#### DOCUMENT TEXT
— start —

CODEWITHSUNDEEP
javaobjectdoubly-linked-list
user3889963
user3889963

Reputation: 477

java-Doubly Linked List logic

I am trying to understand a java implementation for doubly linked list. I have the following code:

public class DLLNode{
    //define variables
    public int info;
    public DLLNode next;
    public DLLNode prev;


    //Passing constructors
    public DLLNode(int i){
        info = i;
        next = prev = null;
    }

    public DLLNode(int i, DLLNode n, DLLNode p){
        info = i;
        next = n;
        prev = p;
    }
}

And the following:

public class DLL {
    DLLNode head;
    DLLNode tail;

    public DLL(){
        head = tail = null;
    }

    //Check whether list is empty or not
    public boolean isEmpty(){
        return head == null;
    }

//Insert element to head
    public void insertHead(int n){
        if(isEmpty()){
            head = tail = new DLLNode(n);
        }
        else{
            head = new DLLNode(n, null, head);
            head.next.prev = head;
        }
    }

Only the insertHead() method is show here for clarity.

Now I understand that if someone runs insertHead(10) in the main method, if the list is empty; a new object forms and both head and tail reference variables points to that object.

What I don't understand is if list is NOT empty; the code piece is very confusing.

head = new DLLNode(n, null, head);
head.next.prev = head; //really confusing, what does this mean??

1)What I understand is n=10, null and head are passed to constructor: public DLLNode(int i, DLLNode n, DLLNode p).Then the assignment info=10, next=null and prev=head occurs. One problem is that, if at least one item is available on the list, and I add another item to HEAD position, shouldn't "next" point to the previous head, while "prev" point to null?? Faulty code perhaps??

— end —

#### DIRECTION 1
Reproduce the stretch of rows from the very first row through the line that contains "Identify the document", with both ends included.
These rows have nothing to do with the linked list thread.

#### THE DATA
— start —

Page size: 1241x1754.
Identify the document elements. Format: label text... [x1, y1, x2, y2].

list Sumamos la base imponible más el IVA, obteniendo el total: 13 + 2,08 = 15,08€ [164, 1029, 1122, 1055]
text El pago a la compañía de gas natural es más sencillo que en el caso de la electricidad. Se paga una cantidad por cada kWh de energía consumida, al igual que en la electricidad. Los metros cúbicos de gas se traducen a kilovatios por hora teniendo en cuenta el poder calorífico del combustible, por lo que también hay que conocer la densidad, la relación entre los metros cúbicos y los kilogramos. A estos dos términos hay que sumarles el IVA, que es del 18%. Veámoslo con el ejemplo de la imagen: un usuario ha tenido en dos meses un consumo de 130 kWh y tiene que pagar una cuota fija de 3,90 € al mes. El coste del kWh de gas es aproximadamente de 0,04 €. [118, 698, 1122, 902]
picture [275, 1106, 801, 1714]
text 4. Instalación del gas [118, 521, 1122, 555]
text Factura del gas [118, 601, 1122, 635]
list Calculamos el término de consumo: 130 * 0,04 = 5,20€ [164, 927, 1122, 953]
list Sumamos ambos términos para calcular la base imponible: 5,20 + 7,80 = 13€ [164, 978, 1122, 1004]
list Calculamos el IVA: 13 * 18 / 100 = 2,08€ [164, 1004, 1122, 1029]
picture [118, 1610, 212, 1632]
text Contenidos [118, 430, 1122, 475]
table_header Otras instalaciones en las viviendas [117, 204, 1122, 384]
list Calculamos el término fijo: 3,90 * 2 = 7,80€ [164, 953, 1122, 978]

— end —

#### DIRECTION 2
Write out, word for word, the stretch of the linked list thread from "Only the insertHead()" through "does this mean??".

#### WRITTEN SOLUTION 1
Page size: 1241x1754.
Identify the document elements. Format: label text... [x1, y1, x2, y2].

#### WRITTEN SOLUTION 2
Only the insertHead() method is show here for clarity.

Now I understand that if someone runs insertHead(10) in the main method, if the list is empty; a new object forms and both head and tail reference variables points to that object.

What I don't understand is if list is NOT empty; the code piece is very confusing.

head = new DLLNode(n, null, head);
head.next.prev = head; //really confusing, what does this mean??